Отстояв с насельницами монастыря заутреню и наскоро перекусив в столовой овсяной кашей, она выбежала во двор. На дворе, несмотря на ранний час, уже вовсю кипела работа. Две послушницы выметали и без того идеально чистую дорожку. Молодая монахиня гренадерского телосложения с деловитой сосредоточенностью колола дрова. Еще две сестры семенили к хозяйственным постройкам с огромной и, судя по всему, доверху чем-то наполненной алюминиевой кастрюлей. За ними, нетерпеливо поскуливая и то и дело забегая наперед, трусила лохматая дворняга. Перед запертыми на засов массивными воротами стоял старенький добитый «уазик». Рядом, опершись поясницей о капот, флегматично жевала былинку болезненно худая монахиня с вытянутым, невыразительным лицом. Завидев Настю, монахиня приветственно помахала рукой, лицо ее при этом по-прежнему ничего не выражало.
– Доброго утречка! – Она скользнула равнодушным взглядом по Настиной экипировке – джинсам, ботинкам на высокой шнуровке и видавшей виды китайской ветровке. – Ты, что ли, в Глубокский скит собралась?
Настя слыхом не слыхивала ни о каком ските, но на всякий случай согласно кивнула.

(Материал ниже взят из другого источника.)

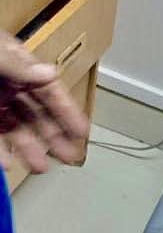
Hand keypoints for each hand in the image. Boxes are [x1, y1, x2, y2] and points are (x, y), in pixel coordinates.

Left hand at [0, 29, 88, 174]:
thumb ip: (15, 65)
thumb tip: (48, 74)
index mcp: (13, 64)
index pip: (47, 89)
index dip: (67, 110)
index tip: (83, 132)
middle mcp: (4, 85)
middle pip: (34, 113)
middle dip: (53, 136)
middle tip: (71, 158)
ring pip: (13, 129)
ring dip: (27, 148)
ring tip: (41, 168)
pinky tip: (5, 163)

– Значит, сестре Василисе прибавится хлопот, – задумчиво сказала монахиня. – Давненько у нас на подворье паломниц не было, матушка настоятельница доселе покой стариц строго блюла. Меня сестрой Матреной звать, а тебя как?
– Анастасией, – Настя нетерпеливо осмотрелась по сторонам, спросила: – А когда мы поедем?
– Вот дождемся благословения матушки-настоятельницы и сразу тронемся. Путь-то неблизкий, а мне еще нужно засветло обратно вернуться.
Во двор вышла матушка Анисия, острым взглядом обвела вверенные ей владения, направилась к «уазику». Сестра Матрена, а за ней и Настя уважительно поклонились.
– Ну как, сестра, – настоятельница похлопала машину по пыльному боку, – готов наш железный конь?
– Готов. А что ж ему не быть готовым?! Я ж ему, родимому, вчера свечи поменяла, он сейчас как новенький, матушка.
– Надолго ли?
– Ну, – сестра Матрена развела руками, – сие только Богу ведомо, но все, что в моих скромных силах, я сделала.
– Мэр обещал нам грузовик пожертвовать, – в раздумье сказала настоятельница, – надо бы напомнить.
– Так и напомните, матушка! – оживилась монахиня. – Нам свой грузовик ой как нужен! Мы бы с ним так развернулись! Да я бы…
– Сестра Матрена, – сказала настоятельница с мягким укором и перевела взгляд на Настю: – Ну, как спалось на новом месте?
– Спасибо, замечательно.
– Да, в стенах нашего монастыря на людей сходит особая благодать, бессонницу как рукой снимает. Это еще моя предшественница, матушка Марфа, подметила, – настоятельница грустно улыбнулась. – И на Глубокском подворье та же благодать и умиротворение. Завидую я тебе, Анастасия. Благословенное то место, я сама там, еще будучи послушницей, жила. Тишина, уединение и места чудесные – все, что особенно благоприятствует просветлению и очищению души. Поживешь пока с сестрами, пообвыкнешься, благостью тех мест напитаешься, а там посмотрим: либо утвердишься окончательно в своем решении, либо какой иной путь выберешь. Ты, главное, Анастасия, не спеши, время у тебя на раздумья есть.